We can't know the exact details of the scale because, as we'll see later, the maximum PR of all pages on the web changes every month when Google does its re-indexing! If we presume the scale is logarithmic (although there is only anecdotal evidence for this at the time of writing) then Google could simply give the highest actual PR page a toolbar PR of 10 and scale the rest appropriately.

Also the toolbar sometimes guesses! The toolbar often shows me a Toolbar PR for pages I've only just uploaded and cannot possibly be in the index yet!

What seems to be happening is that the toolbar looks at the URL of the page the browser is displaying and strips off everything down the last "/" (i.e. it goes to the "parent" page in URL terms). If Google has a Toolbar PR for that parent then it subtracts 1 and shows that as the Toolbar PR for this page. If there's no PR for the parent it goes to the parent's page, but subtracting 2, and so on all the way up to the root of your site. If it can't find a Toolbar PR to display in this way, that is if it doesn't find a page with a real calculated PR, then the bar is greyed out.

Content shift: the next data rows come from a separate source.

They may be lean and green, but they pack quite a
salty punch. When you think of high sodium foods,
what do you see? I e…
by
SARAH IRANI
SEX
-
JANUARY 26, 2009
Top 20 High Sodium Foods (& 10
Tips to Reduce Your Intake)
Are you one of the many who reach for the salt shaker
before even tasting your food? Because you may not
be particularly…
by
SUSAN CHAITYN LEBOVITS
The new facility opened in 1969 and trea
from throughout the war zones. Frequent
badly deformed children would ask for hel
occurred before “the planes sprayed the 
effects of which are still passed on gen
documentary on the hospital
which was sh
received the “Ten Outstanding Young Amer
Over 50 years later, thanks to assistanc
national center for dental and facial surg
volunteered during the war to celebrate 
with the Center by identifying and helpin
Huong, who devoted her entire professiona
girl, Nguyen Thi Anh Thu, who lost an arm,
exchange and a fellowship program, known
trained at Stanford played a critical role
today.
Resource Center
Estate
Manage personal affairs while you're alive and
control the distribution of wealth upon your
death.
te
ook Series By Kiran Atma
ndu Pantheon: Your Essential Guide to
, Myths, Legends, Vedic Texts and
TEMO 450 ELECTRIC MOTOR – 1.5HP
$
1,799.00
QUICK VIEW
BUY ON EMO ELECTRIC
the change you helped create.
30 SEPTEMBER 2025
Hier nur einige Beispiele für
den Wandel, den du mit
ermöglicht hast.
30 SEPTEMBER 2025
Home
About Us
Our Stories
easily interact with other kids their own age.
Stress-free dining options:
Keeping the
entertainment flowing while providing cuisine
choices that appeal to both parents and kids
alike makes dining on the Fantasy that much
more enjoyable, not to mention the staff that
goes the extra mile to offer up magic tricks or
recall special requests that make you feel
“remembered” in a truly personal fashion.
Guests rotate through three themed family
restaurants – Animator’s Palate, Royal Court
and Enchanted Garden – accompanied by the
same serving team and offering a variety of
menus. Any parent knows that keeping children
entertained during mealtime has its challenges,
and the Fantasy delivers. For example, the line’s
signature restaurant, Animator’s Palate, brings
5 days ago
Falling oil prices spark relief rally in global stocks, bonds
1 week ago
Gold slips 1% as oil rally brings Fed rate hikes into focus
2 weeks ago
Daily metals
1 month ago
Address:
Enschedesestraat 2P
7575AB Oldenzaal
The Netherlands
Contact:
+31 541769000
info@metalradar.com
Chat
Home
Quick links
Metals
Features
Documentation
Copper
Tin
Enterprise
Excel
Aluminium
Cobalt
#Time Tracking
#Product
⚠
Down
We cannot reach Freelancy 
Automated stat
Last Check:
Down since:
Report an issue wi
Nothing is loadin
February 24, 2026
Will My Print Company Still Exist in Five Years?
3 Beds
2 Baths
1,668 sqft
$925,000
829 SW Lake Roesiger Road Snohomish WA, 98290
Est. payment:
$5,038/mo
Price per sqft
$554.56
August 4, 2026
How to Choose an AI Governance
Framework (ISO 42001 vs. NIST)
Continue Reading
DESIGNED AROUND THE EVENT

Note that if the Toolbar is guessing in this way, the Actual PR of the page is 0 - though its PR will be calculated shortly after the Google spider first sees it.

PageRank says nothing about the content or size of a page, the language it's written in, or the text used in the anchor of a link!

Definitions

I've started to use some technical terms and shorthand in this paper. Now's as good a time as any to define all the terms I'll use:

PR: Shorthand for PageRank: the actual, real, page rank for each page as calculated by Google. As we'll see later this can range from 0.15 to billions.

Toolbar PR: The PageRank displayed in the Google toolbar in your browser. This ranges from 0 to 10.

Backlink: If page A links out to page B, then page B is said to have a "backlink" from page A.